Add Some Creativity To Your Plush Office Environment

London is a rather creative place. And the people living and working in it likes to be seen as such. But does creativity – and here we’re not just talking about designing a new poster for Lady Gaga’s world tour or writing the new ad for your favourite alco-pop, because most professions (bar accounting of course) can to some extent benefit from creativity – hinge on having wacky furniture and organically sourced civet-dropping mocha beans run through the copper piping of a coffee machine that requires a degree in physics?

We live in a time where companies vie for the best and brightest creatives. Their way of going about it is by outdoing each other in terms of the perks they offer: nap rooms, foosball tables, free food and even fireman slides (let’s blame Google).

But having a few beanbags strewn around and your CFO challenging the intern on the ping pong table might not be for every company, according to experts.

Googlefying the office might be more detrimental than you think. Treating the workplace as a playground can have an adverse effect on work ethic and productivity. Transforming the office into what is essentially a teenage boy’s dream infantilises the staff and could undermine the integrity of your business.
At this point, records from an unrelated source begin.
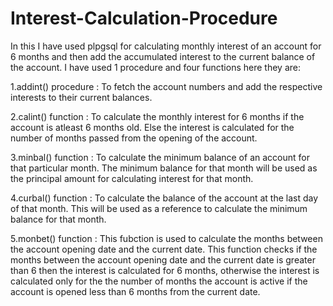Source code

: # Interest-Calculation-Procedure

In this I have used plpgsql for calculating monthly interest of an account for 6 months and then add the accumulated interest to the current balance of the account.
I have used 1 procedure and four functions here they are:

1.addint() procedure : To fetch the account numbers and add the respective interests to their current balances.

2.calint() function : To calculate the monthly interest for 6 months if the account is atleast 6  months old. Else the interest is calculated for the number of months passed from the opening of the account.

3.minbal() function : To calculate the minimum balance of an account for that particular month. The minimum balance for that month will be used as the principal amount for calculating interest for that month.

4.curbal() function : To calculate the balance of the account at the last day of that month. This will be used as a reference to calculate the minimum balance for that month.

5.monbet() function : This fubction is used to calculate the months between the account opening date and the current date. This function checks if the months between the account opening date and the current date is greater than 6 then the interest is calculated for 6 months, otherwise the interest is calculated only for the the number of months the account is active if the account is opened less than 6 months from the current date. 
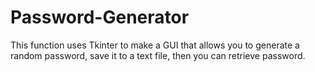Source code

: # Password-Generator
This function uses Tkinter to make a GUI that allows you to generate a random password, save it to a text file, then you can retrieve password.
In fact, quite the opposite is needed to create the optimum space for creatives to flourish… As the second-ever president of the US of A, John Adams, pointed out: “Genius is sorrow’s child.”
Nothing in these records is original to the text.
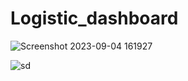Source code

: # Logistic_dashboard
![Screenshot 2023-09-04 161927](https://github.com/PhoonDerman/Logistic_dashboard/assets/84534969/12da74ea-5d70-46a7-8b70-8d07d1d4e735)

![sd](https://github.com/PhoonDerman/Logistic_dashboard/assets/84534969/dc176512-dc47-4831-9dbb-ce048b6d5f9e)
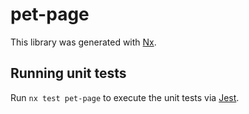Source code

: # pet-page

This library was generated with [Nx](https://nx.dev).

## Running unit tests

Run `nx test pet-page` to execute the unit tests via [Jest](https://jestjs.io).
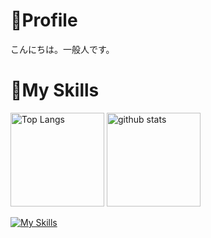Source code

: # 👱Profile
こんにちは。一般人です。
# 👜My Skills
<p align="left"> 
  <img alt="Top Langs" height="150px" src="https://github-readme-stats.vercel.app/api/top-langs/?username=takureepers&layout=compact&show_icons=true&theme=merko" />
  <img alt="github stats" height="150px" src="https://github-readme-stats.vercel.app/api?username=takureepers&theme=merko&show_icons=ture" />
</p>

[![My Skills](https://skillicons.dev/icons?i=js,html,css,unity,ps,linux,vscode,github,docker,jquery)](https://skillicons.dev)
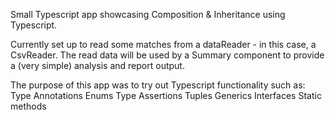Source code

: Small Typescript app showcasing Composition & Inheritance using Typescript.

Currently set up to read some matches from a dataReader - in this case, a CsvReader.
The read data will be used by a Summary component to provide a (very simple) analysis and report output.

The purpose of this app was to try out Typescript functionality such as:
Type Annotations
Enums
Type Assertions
Tuples
Generics
Interfaces
Static methods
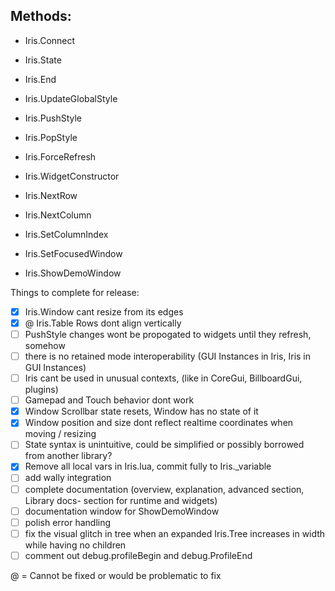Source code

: ## Methods:
- Iris.Connect
- Iris.State
- Iris.End
- Iris.UpdateGlobalStyle
- Iris.PushStyle
- Iris.PopStyle
- Iris.ForceRefresh
- Iris.WidgetConstructor

- Iris.NextRow
- Iris.NextColumn
- Iris.SetColumnIndex

- Iris.SetFocusedWindow

- Iris.ShowDemoWindow


Things to complete for release:
- [X] Iris.Window cant resize from its edges
- [X] @ Iris.Table Rows dont align vertically 
- [ ] PushStyle changes wont be propogated to widgets until they refresh, somehow
- [ ] there is no retained mode interoperability (GUI Instances in Iris, Iris in GUI Instances)
- [ ] Iris cant be used in unusual contexts, (like in CoreGui, BillboardGui, plugins)
- [ ] Gamepad and Touch behavior dont work
- [X] Window Scrollbar state resets, Window has no state of it
- [X] Window position and size dont reflect realtime coordinates when moving / resizing
- [ ] State syntax is unintuitive, could be simplified or possibly borrowed from another library?
- [X] Remove all local vars in Iris.lua, commit fully to Iris._variable
- [ ] add wally integration
- [ ] complete documentation (overview, explanation, advanced section, Library docs- section for runtime and widgets)
- [ ] documentation window for ShowDemoWindow
- [ ] polish error handling
- [ ] fix the visual glitch in tree when an expanded Iris.Tree increases in width while having no children
- [ ] comment out debug.profileBegin and debug.ProfileEnd

@ = Cannot be fixed or would be problematic to fix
Eric Weiner once wrote in an article on latimes.com that “a disproportionately large percentage of geniuses lost a parent, usually a father when they were young. Many suffered illnesses throughout their lives. Thomas Edison was partially deaf, Aldous Huxley partially blind. Alexander Graham Bell and Picasso were dyslexic. Michelangelo, Titian, Goya and Monet all suffered from various illnesses that actually improved their artwork. What doesn’t kill you may not make you stronger, but it will make you more creative.”
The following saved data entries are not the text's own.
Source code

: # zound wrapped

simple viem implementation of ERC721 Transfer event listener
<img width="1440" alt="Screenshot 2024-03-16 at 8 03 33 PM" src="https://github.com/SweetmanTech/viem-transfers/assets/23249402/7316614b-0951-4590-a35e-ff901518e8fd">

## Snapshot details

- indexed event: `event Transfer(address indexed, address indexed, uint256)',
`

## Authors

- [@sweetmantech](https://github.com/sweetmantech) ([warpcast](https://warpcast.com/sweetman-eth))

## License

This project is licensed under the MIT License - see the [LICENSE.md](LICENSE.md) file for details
While we aren’t advocating cutting off your left ear to incite a moment of creative genius, Mr Weiner is on to something… He mentions that “[I]n one classic study, Ronald Finke, a professor of psychology at Texas A & M University, asked participants to create an art project. Some people were given a wide range of materials, others little. Finke and his colleagues found that the most creative work was done by those with the fewest choices — that is, with the most constraints.”

It seems then that plush, cushy environments are not quite what drives creative workers. Instead, facility managers should give them only what they need – a height-adjustable desk and a modern ergonomic office chair – and have their manager stand behind them, arms akimbo.